I seem to vaguely remember that at the time, del_timer_sync() would loop in order to catch re-arming timers, whereas del_singleshot_timer_sync() would not, hence the commit message. The expectation for del_singleshot_timer_sync() was simply that the caller would ensure safety against re-arming, which was indeed the case for this code.

However if that del_singleshot_timer_sync() expectation has been strengthened to mean that you guarantee never to re-arm the timer at all, then I agree that we should switch to del_timer_sync().

Thanks!

Assignment 1:
Reproduce the timer deletion note above word for word, from its first line to its last.

Material to process:
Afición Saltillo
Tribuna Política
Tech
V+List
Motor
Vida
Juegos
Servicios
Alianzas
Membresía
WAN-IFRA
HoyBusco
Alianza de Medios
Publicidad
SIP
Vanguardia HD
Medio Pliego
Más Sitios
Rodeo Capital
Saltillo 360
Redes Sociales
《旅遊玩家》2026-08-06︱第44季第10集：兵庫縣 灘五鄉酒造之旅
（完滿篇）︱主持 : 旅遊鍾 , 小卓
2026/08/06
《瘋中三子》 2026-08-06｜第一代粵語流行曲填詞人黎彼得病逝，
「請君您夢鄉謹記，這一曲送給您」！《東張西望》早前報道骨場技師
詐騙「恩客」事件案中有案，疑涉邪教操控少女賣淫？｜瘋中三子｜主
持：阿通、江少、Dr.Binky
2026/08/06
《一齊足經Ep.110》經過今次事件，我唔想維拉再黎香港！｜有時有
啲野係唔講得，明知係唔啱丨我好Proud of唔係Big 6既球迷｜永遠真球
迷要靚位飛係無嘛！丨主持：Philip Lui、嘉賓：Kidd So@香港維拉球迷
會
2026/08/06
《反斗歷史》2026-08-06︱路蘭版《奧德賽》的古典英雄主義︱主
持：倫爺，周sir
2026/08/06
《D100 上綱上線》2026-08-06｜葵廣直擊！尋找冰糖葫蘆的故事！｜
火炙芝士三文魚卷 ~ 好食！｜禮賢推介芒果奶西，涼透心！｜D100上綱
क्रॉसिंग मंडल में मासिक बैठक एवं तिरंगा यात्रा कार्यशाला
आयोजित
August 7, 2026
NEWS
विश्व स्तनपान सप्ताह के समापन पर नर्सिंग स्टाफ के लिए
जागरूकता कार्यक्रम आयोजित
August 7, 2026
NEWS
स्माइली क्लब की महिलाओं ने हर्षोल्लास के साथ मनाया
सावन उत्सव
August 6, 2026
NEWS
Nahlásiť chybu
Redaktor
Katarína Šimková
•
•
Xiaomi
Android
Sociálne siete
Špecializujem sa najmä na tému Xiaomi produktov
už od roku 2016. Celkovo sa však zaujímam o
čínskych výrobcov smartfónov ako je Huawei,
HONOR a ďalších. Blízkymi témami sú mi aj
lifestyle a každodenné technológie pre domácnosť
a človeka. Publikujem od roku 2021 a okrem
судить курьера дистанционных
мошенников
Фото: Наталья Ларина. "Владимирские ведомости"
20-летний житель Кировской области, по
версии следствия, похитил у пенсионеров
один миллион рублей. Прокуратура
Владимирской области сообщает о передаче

Assignment 2:
Write out everything in the records from their first line down to and including the line that contains "HONOR a ďalších. Blízkymi témami sú mi aj".

Answer section 1:
I seem to vaguely remember that at the time, del_timer_sync() would loop in order to catch re-arming timers, whereas del_singleshot_timer_sync() would not, hence the commit message. The expectation for del_singleshot_timer_sync() was simply that the caller would ensure safety against re-arming, which was indeed the case for this code.

However if that del_singleshot_timer_sync() expectation has been strengthened to mean that you guarantee never to re-arm the timer at all, then I agree that we should switch to del_timer_sync().

Thanks!

Answer section 2:
Afición Saltillo
Tribuna Política
Tech
V+List
Motor
Vida
Juegos
Servicios
Alianzas
Membresía
WAN-IFRA
HoyBusco
Alianza de Medios
Publicidad
SIP
Vanguardia HD
Medio Pliego
Más Sitios
Rodeo Capital
Saltillo 360
Redes Sociales
《旅遊玩家》2026-08-06︱第44季第10集：兵庫縣 灘五鄉酒造之旅
（完滿篇）︱主持 : 旅遊鍾 , 小卓
2026/08/06
《瘋中三子》 2026-08-06｜第一代粵語流行曲填詞人黎彼得病逝，
「請君您夢鄉謹記，這一曲送給您」！《東張西望》早前報道骨場技師
詐騙「恩客」事件案中有案，疑涉邪教操控少女賣淫？｜瘋中三子｜主
持：阿通、江少、Dr.Binky
2026/08/06
《一齊足經Ep.110》經過今次事件，我唔想維拉再黎香港！｜有時有
啲野係唔講得，明知係唔啱丨我好Proud of唔係Big 6既球迷｜永遠真球
迷要靚位飛係無嘛！丨主持：Philip Lui、嘉賓：Kidd So@香港維拉球迷
會
2026/08/06
《反斗歷史》2026-08-06︱路蘭版《奧德賽》的古典英雄主義︱主
持：倫爺，周sir
2026/08/06
《D100 上綱上線》2026-08-06｜葵廣直擊！尋找冰糖葫蘆的故事！｜
火炙芝士三文魚卷 ~ 好食！｜禮賢推介芒果奶西，涼透心！｜D100上綱
क्रॉसिंग मंडल में मासिक बैठक एवं तिरंगा यात्रा कार्यशाला
आयोजित
August 7, 2026
NEWS
विश्व स्तनपान सप्ताह के समापन पर नर्सिंग स्टाफ के लिए
जागरूकता कार्यक्रम आयोजित
August 7, 2026
NEWS
स्माइली क्लब की महिलाओं ने हर्षोल्लास के साथ मनाया
सावन उत्सव
August 6, 2026
NEWS
Nahlásiť chybu
Redaktor
Katarína Šimková
•
•
Xiaomi
Android
Sociálne siete
Špecializujem sa najmä na tému Xiaomi produktov
už od roku 2016. Celkovo sa však zaujímam o
čínskych výrobcov smartfónov ako je Huawei,
HONOR a ďalších. Blízkymi témami sú mi aj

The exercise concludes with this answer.